I woke this morning with what I felt like was a big secret. It was May 14th, 2015. I felt as if most wouldn't even know what this day was, like it would come and go without notice. I felt like I was the only one who could look at the calendar and see/feel the date pulsating back at me to remind me of this day, this moment in time.
November 14, 2014 12:41 am.
It is so hard to move forward and still we have too. You'd be completely surprised by all the distractions we've had to keep us moving on, to prevent us from dwelling in the past,
totally surprised.
(first pictures of Lainey)
It's been 6 months since I've held Lainey, 6 months since I've nestled her up against my cheek and kissed her forehead. I miss her.

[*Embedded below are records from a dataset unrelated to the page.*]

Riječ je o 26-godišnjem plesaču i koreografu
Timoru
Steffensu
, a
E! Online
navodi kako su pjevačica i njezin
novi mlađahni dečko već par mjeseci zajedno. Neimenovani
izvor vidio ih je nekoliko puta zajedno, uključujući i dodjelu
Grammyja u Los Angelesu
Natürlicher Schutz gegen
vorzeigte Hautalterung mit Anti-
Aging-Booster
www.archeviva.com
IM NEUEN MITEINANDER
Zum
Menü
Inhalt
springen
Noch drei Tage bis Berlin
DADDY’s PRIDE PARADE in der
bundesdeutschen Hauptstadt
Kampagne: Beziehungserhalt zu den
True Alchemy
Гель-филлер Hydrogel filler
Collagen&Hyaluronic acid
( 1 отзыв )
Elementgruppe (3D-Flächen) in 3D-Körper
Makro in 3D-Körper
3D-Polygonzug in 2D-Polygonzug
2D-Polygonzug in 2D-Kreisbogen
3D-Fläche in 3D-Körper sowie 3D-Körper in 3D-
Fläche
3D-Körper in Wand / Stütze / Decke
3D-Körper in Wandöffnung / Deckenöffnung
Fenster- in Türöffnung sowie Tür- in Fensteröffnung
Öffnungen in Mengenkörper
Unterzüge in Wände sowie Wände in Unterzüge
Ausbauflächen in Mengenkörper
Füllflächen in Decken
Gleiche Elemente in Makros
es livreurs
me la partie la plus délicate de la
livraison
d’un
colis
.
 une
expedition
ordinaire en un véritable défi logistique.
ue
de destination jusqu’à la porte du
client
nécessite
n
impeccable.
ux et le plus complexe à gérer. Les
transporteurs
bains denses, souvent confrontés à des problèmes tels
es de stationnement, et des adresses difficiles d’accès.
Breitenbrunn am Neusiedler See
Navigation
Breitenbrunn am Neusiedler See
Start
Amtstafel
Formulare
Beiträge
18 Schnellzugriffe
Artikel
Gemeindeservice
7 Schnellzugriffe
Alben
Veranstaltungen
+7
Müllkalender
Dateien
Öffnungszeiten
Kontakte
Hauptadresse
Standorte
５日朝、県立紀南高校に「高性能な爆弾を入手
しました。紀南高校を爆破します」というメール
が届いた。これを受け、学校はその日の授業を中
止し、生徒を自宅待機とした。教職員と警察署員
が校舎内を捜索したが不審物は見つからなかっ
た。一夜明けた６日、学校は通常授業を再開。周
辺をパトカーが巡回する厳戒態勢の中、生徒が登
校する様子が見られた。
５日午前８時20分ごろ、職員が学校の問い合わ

I had to go to Wal-Mart in the afternoon and headed straight towards me in the produce section was a grocery cart holding an infant car seat. I held my breath a bit as it went by, but the curiosity got the best of me. I had to turn around and see what was inside. There she was a dark haired little baby girl. Had I been brave enough to ask I would not have been surprised to find she was around 6 months old. It was the first time I placed Lainey in this world as baby who had aged. She might have been that big, she might have still had her dark hair, she definitely wouldn't have her ears pierced and I am certain her eyes would still be blue.
Blue like mine and Kodi, She would likely have dimples like Kodi and Kaylie. Both Lindsay and Kaylie have a little dimple in their chins, Lainey had that as well. Her hair would be dark like her daddy and she'd still have Lexie's profile. She would be apart of each of us and yet her own little person.
6 months have come an gone, my girl still so far away, I miss her moving in my tummy, I miss the thought of her arrival, I miss holding he in my arms. I can't wait to be with her again, but I will.